In Python, is there an async equivalent to multiprocessing or concurrent.futures?

Question

Basically, I'm looking for something that offers a parallel map using python3 coroutines as the backend instead of threads or processes. I believe there should be less overhead when performing highly parallel IO work.

Surely something similar already exists, be it in the standard library or some widely used package?
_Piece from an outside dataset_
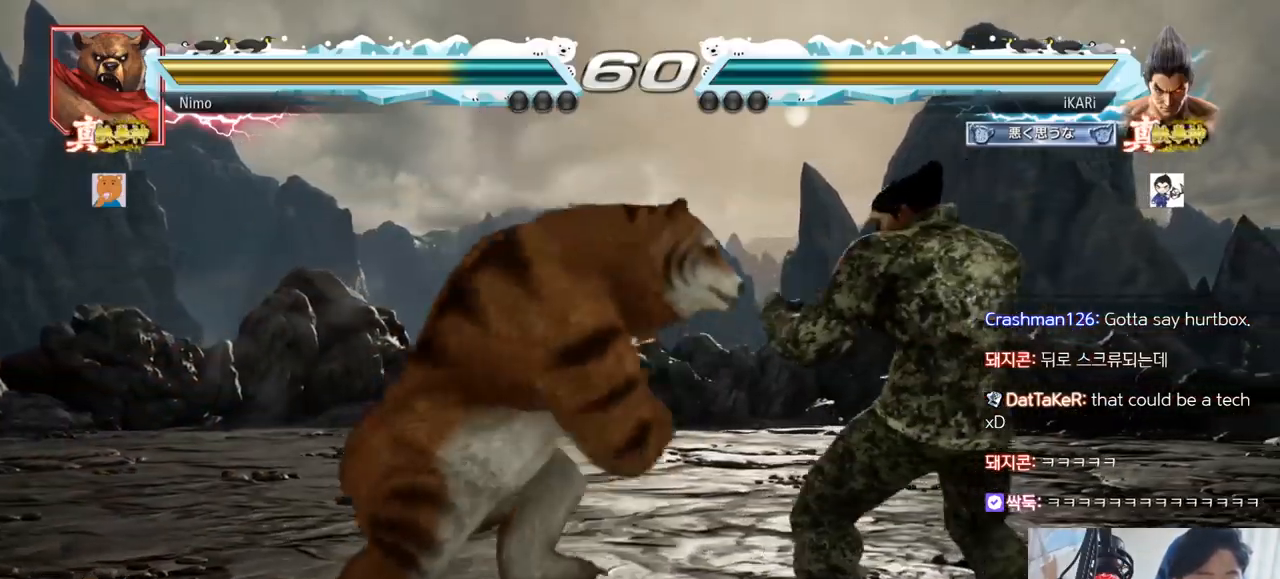
{"buttons": [], "left_stick": "center", "events": [[418, "left_stick", "center"]]}
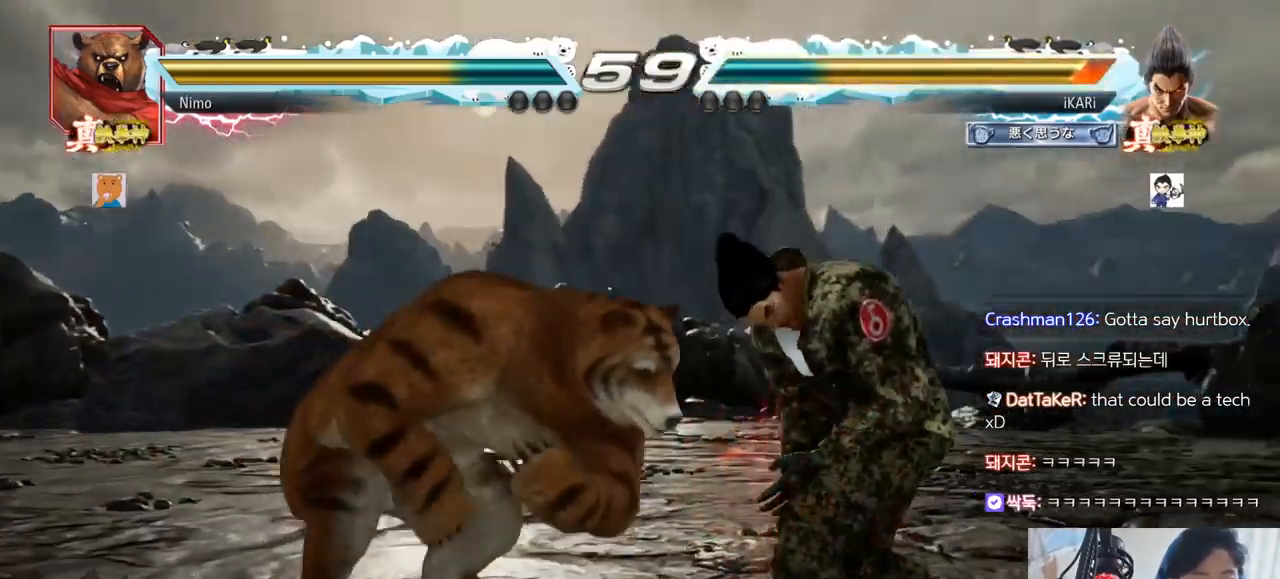
{"buttons": [], "left_stick": "right"}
This [thread](https://mail.python.org/pipermail/python-list/2014-August/thread.html#676571) discusses basically the same idea. Not so much useful information though. — Yaroslav Admin, Oct 12 '15 at 09:56

score 36 · Accepted Answer · edited May 23 '17 at 12:02

DISCLAIMER PEP 0492 defines only syntax and usage for coroutines. They require an event loop to run, which is most likely asyncio's event loop.

Asynchronous map

I don't know any implementation of map based on coroutines. However it's trivial to implement basic map functionality using asyncio.gather():

def async_map(coroutine_func, iterable):
    loop = asyncio.get_event_loop()
    future = asyncio.gather(*(coroutine_func(param) for param in iterable))
    return loop.run_until_complete(future)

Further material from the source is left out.